Si l’institution vaticane est directement visée, le cinéaste apporte une certaine lueur d’espoir à travers le figure du père Garcia, “technocrate du Vatican” (Marcelo Alonso). Face à cette vieille Église conservatrice, hantée par la corruption et la pédophilie, il existe une nouvelle foi, véhiculée par le père Garcia, qui prône la transparence et le renouvellement des valeurs catholiques. La lenteur de certaines séquences traduit la sensation d’enfermement nous provoquant une angoisse constante. La force de l’image dans ce temps extrêmement dilaté construit parfaitement un climat de malaise qui tourne inévitablement à la tragédie. Les teintes bleuâtres du directeur de la photographie, Sergio Armstrong, imprègnent l’atmosphère crépusculaire et accentue la froideur spirituelle des personnages. El Club mérite véritablement un détour dans le traitement de ce sujet passé sous silence. Pablo Larraín n’a pas besoin de théâtralité pour faire ressentir l’horreur ; les abus commis par les prêtes sont de l’ordre de l’indicible mais le cinéaste parvient à le crier haut et fort.
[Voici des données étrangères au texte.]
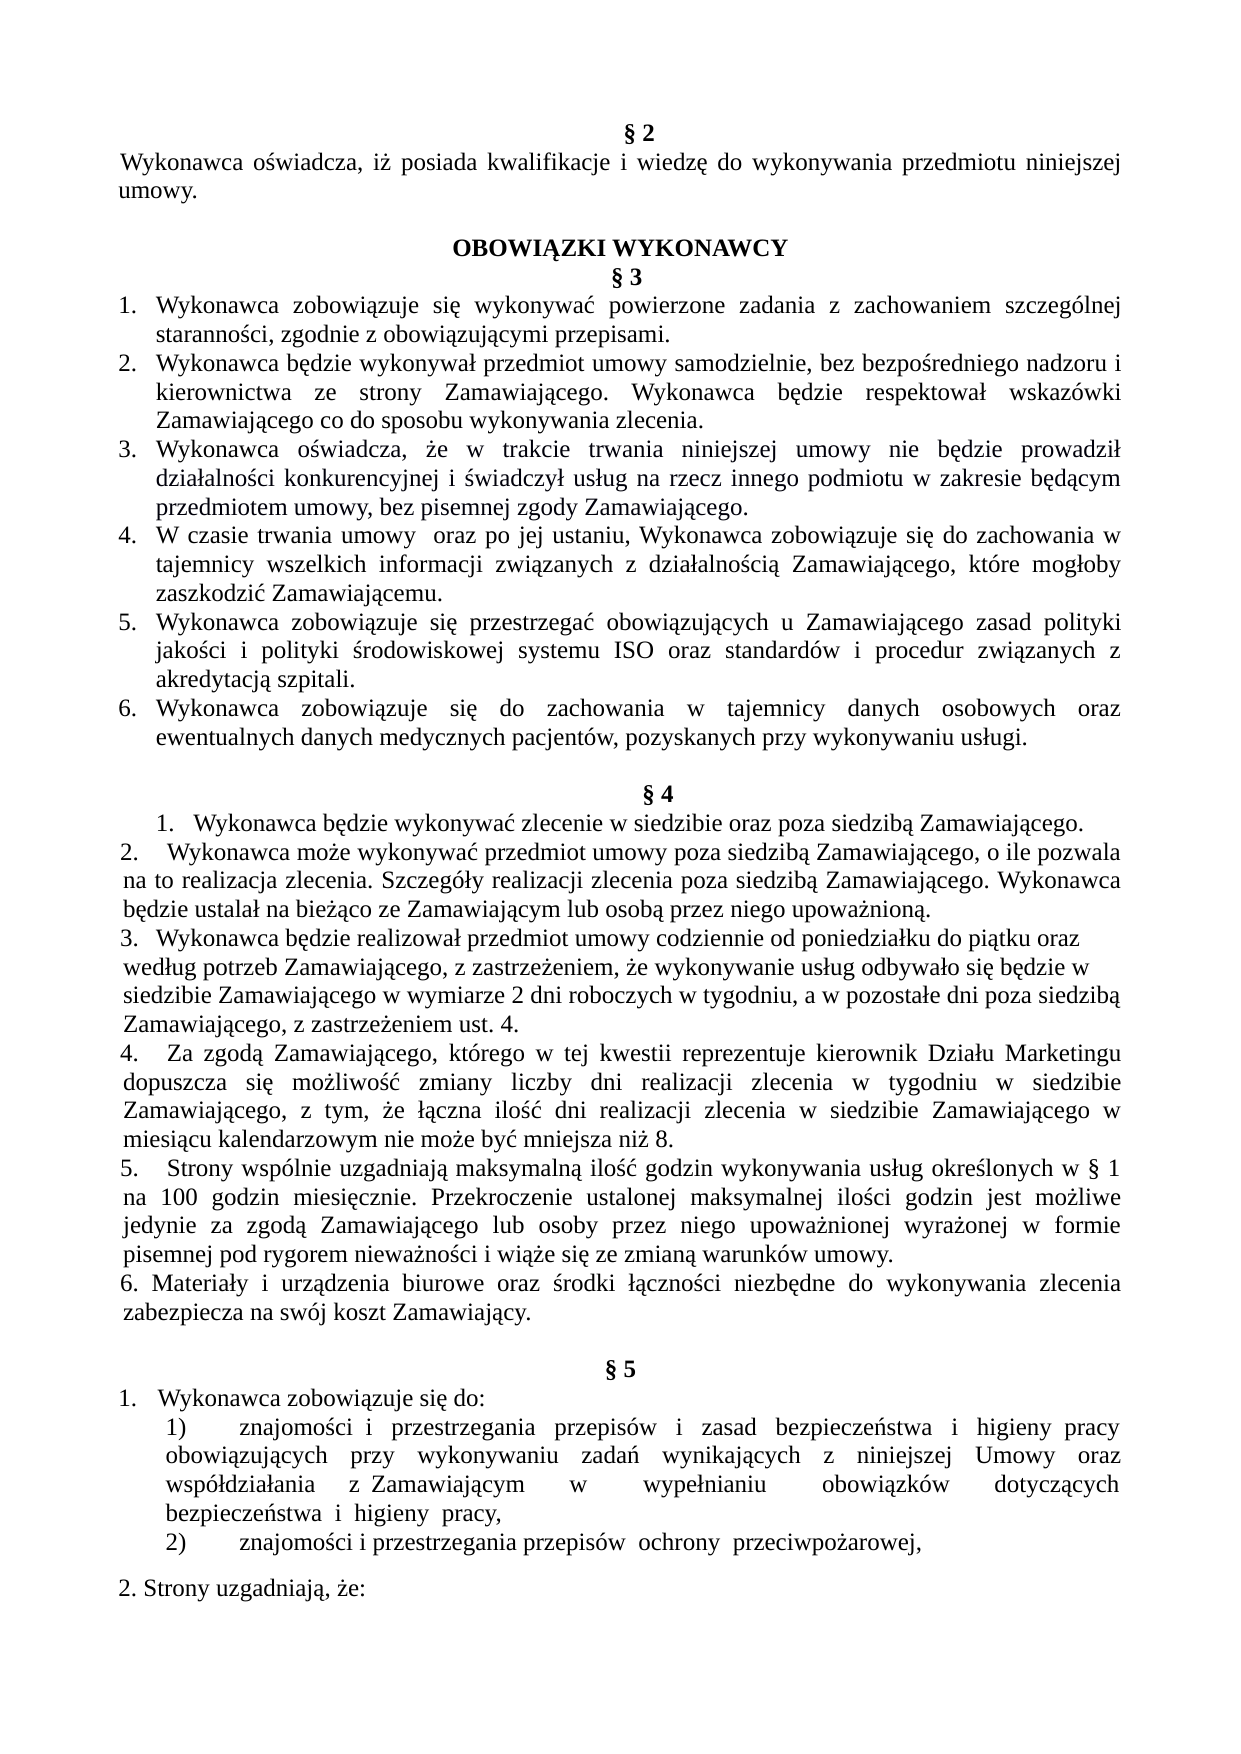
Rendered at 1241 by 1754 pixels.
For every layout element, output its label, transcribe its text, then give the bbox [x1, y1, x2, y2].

list Wykonawca będzie realizował przedmiot umowy codziennie od poniedziałku do piątku oraz według potrzeb Zamawiającego, z zastrzeżeniem, że wykonywanie usług odbywało się będzie w siedzibie Zamawiającego w wymiarze 2 dni roboczych w tygodniu, a w pozostałe dni poza siedzibą Zamawiającego, z zastrzeżeniem ust. 4. [120, 923, 1122, 1038]
list Wykonawca zobowiązuje się wykonywać powierzone zadania z zachowaniem szczególnej staranności, zgodnie z obowiązującymi przepisami. [118, 291, 1122, 348]
list znajomości i przestrzegania przepisów ochrony przeciwpożarowej, [165, 1527, 1122, 1556]
list Wykonawca może wykonywać przedmiot umowy poza siedzibą Zamawiającego, o ile pozwala na to realizacja zlecenia. Szczegóły realizacji zlecenia poza siedzibą Zamawiającego. Wykonawca będzie ustalał na bieżąco ze Zamawiającym lub osobą przez niego upoważnioną. [120, 837, 1122, 923]
text 6. Materiały i urządzenia biurowe oraz środki łączności niezbędne do wykonywania zlecenia zabezpiecza na swój koszt Zamawiający. [120, 1268, 1122, 1326]
text 2. Strony uzgadniają, że: [118, 1573, 1122, 1602]
list Za zgodą Zamawiającego, którego w tej kwestii reprezentuje kierownik Działu Marketingu dopuszcza się możliwość zmiany liczby dni realizacji zlecenia w tygodniu w siedzibie Zamawiającego, z tym, że łączna ilość dni realizacji zlecenia w siedzibie Zamawiającego w miesiącu kalendarzowym nie może być mniejsza niż 8. [120, 1038, 1122, 1153]
text § 3 [118, 262, 1122, 291]
list Wykonawca zobowiązuje się przestrzegać obowiązujących u Zamawiającego zasad polityki jakości i polityki środowiskowej systemu ISO oraz standardów i procedur związanych z akredytacją szpitali. [118, 607, 1122, 693]
list W czasie trwania umowy oraz po jej ustaniu, Wykonawca zobowiązuje się do zachowania w tajemnicy wszelkich informacji związanych z działalnością Zamawiającego, które mogłoby zaszkodzić Zamawiającemu. [118, 521, 1122, 607]
list § 4 [193, 779, 1122, 808]
list Wykonawca zobowiązuje się do: [118, 1383, 1122, 1412]
list znajomości i przestrzegania przepisów i zasad bezpieczeństwa i higieny pracy obowiązujących przy wykonywaniu zadań wynikających z niniejszej Umowy oraz współdziałania z Zamawiającym w wypełnianiu obowiązków dotyczących bezpieczeństwa i higieny pracy, [165, 1412, 1122, 1527]
list Wykonawca będzie wykonywał przedmiot umowy samodzielnie, bez bezpośredniego nadzoru i kierownictwa ze strony Zamawiającego. Wykonawca będzie respektował wskazówki Zamawiającego co do sposobu wykonywania zlecenia. [118, 348, 1122, 434]
text Wykonawca oświadcza, iż posiada kwalifikacje i wiedzę do wykonywania przedmiotu niniejszej umowy. [118, 147, 1122, 204]
text OBOWIĄZKI WYKONAWCY [118, 233, 1122, 262]
list Wykonawca oświadcza, że w trakcie trwania niniejszej umowy nie będzie prowadził działalności konkurencyjnej i świadczył usług na rzecz innego podmiotu w zakresie będącym przedmiotem umowy, bez pisemnej zgody Zamawiającego. [118, 434, 1122, 521]
list Wykonawca będzie wykonywać zlecenie w siedzibie oraz poza siedzibą Zamawiającego. [156, 808, 1122, 837]
list Wykonawca zobowiązuje się do zachowania w tajemnicy danych osobowych oraz ewentualnych danych medycznych pacjentów, pozyskanych przy wykonywaniu usługi. [118, 693, 1122, 751]
text § 5 [118, 1354, 1122, 1383]
text § 2 [156, 118, 1122, 147]
list Strony wspólnie uzgadniają maksymalną ilość godzin wykonywania usług określonych w § 1 na 100 godzin miesięcznie. Przekroczenie ustalonej maksymalnej ilości godzin jest możliwe jedynie za zgodą Zamawiającego lub osoby przez niego upoważnionej wyrażonej w formie pisemnej pod rygorem nieważności i wiąże się ze zmianą warunków umowy. [120, 1153, 1122, 1268]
C’est ici la force de cette œuvre poignante, qui représente le Chili aux Oscars en 2016, évitant tout jugement basique et sentimentalisme inutile ; Larraín nous fait comprendre que pour montrer l’horreur, il suffit de le dire.
Lucia Miguel
- EL CLUB réalisé par Pablo Larraín en salles le 18 novembre 2015.
- Avec : Alfredo Castro, Roberto Farías, Antonia Zegers, Jaime Vadell, Alejandro Goic, Alejandro Sieveking, Marcelo Alonso, José Soza, Francisco Reyes.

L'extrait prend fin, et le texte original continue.